Since completing Volume One Power has travelled to rural locations where farming is the dominant industry, from the Great Plains of the Dakotas and Montana to the snowbound terrain of the Pacific Northwest. But he’s also visited more overtly politically-charged regions, including the Californian barrier with Mexico and a return to the Rust Belt.
The publication of the first book hasn’t dispatched all the work he’s made before then to the scrapheap. Instead he’s continued to draw on pictures made from the beginning of the project (in 2012) and will do the same for all subsequent books. He has a keen sense that he’s assembling a large and complicated jigsaw puzzle with little idea of what the final picture will be. Nevertheless, America continues to enthral and frustrate him in equal measure.

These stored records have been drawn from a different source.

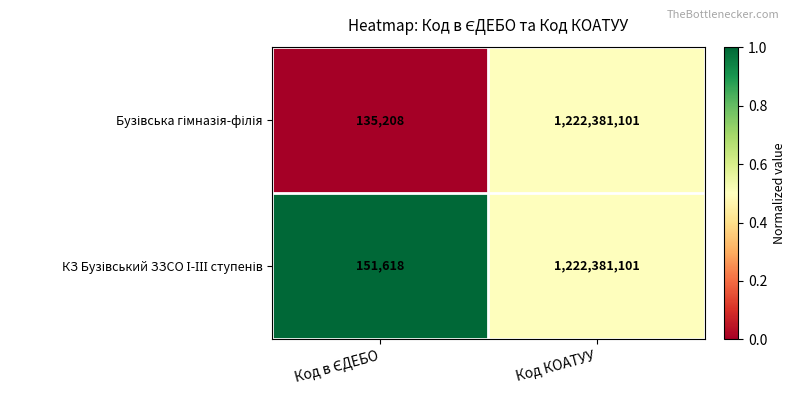

Which category has the highest value across all series?

Код КОАТУУ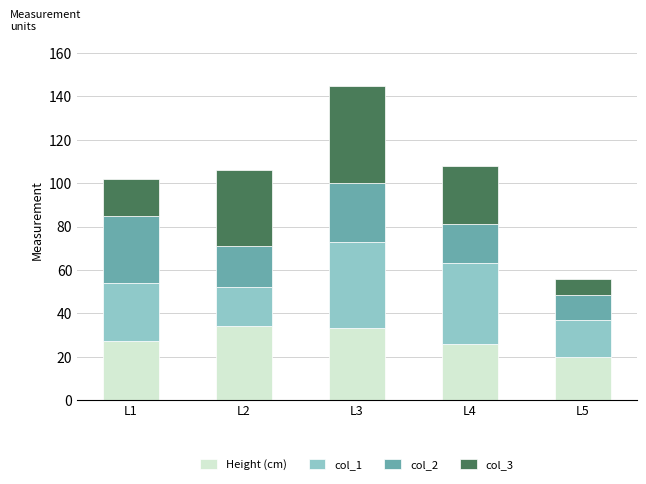

Does the chart contain any negative values?

No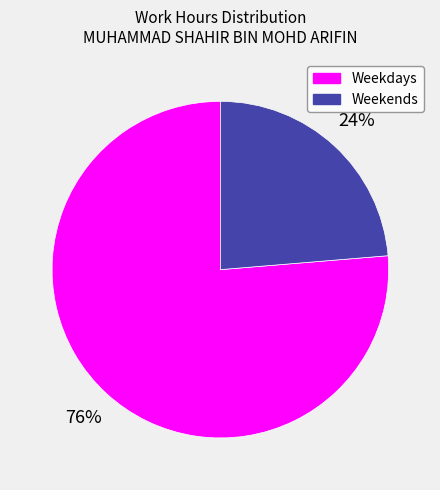

To the nearest percent, what is the average slice percentage?

50%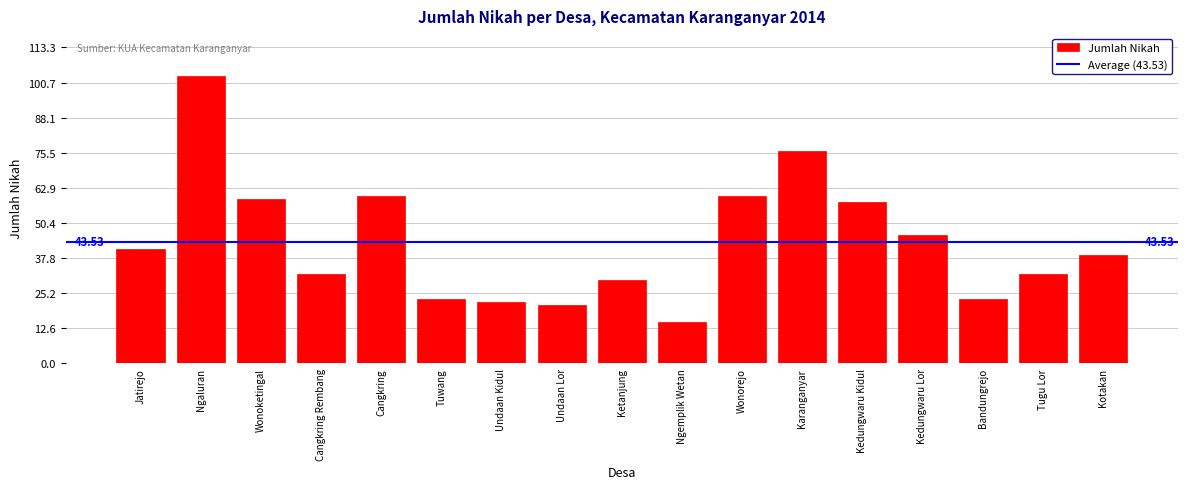

What is the change in value from Ngaluran to Wonorejo?

-43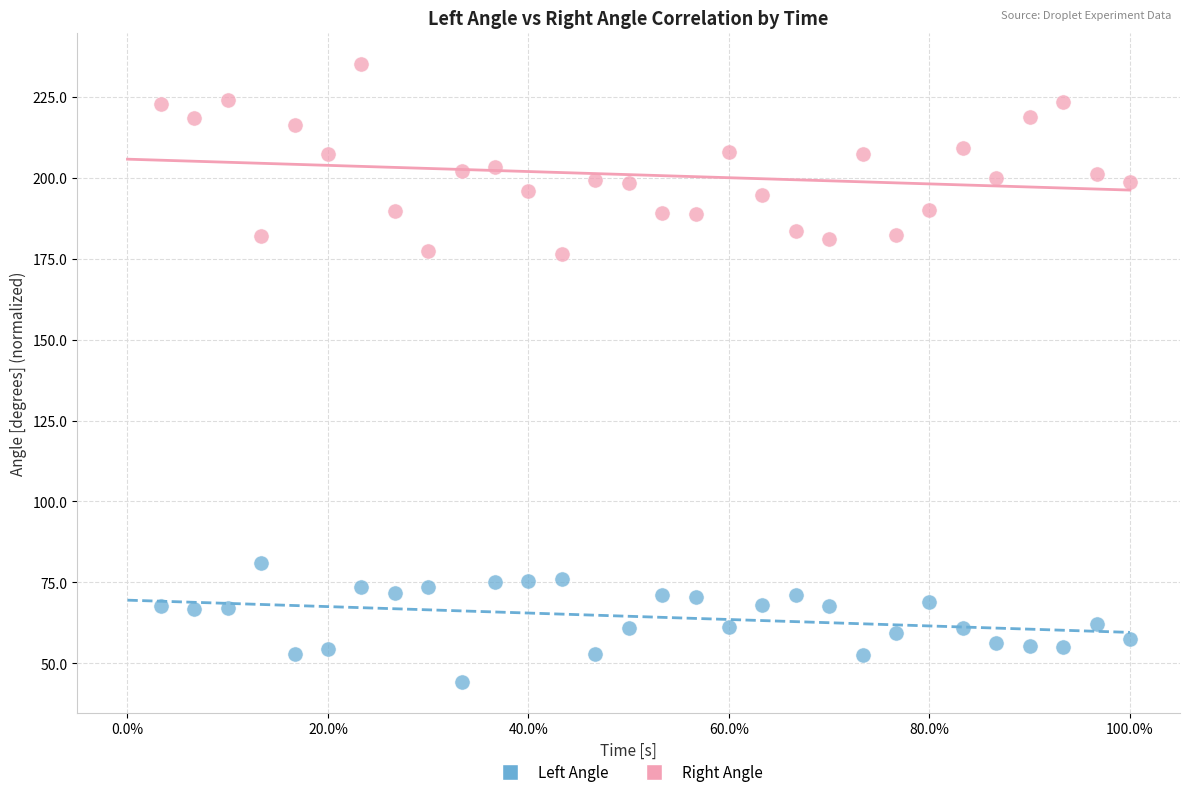

Which series contains the highest Y value?

Right Angle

The books are organised neither geographically nor by subject. That would be impossible, of course, because this remains a work-in-progress. In any case, over the decades Mark Power has learned that separating projects – America in this instance – into single ‘micro-subjects’ doesn’t sit comfortably with him. The world is too complicated for that. Instead, he continues to collect pictures of many subjects that seem to him to be interconnected. He might suggest that this is the easy part; making sense of what he’s doing, by editing an already overwhelming body of work into sequences that begin to speak of what he’s seen, is more difficult.
While Volume One contained many pictures he’s lived with for years, the majority of the images in Volume Two are recently made and, as a result, are more difficult to view objectively. They passed through many manifestations of this ‘difficult second album’ until, at last, they reached a solution that felt right.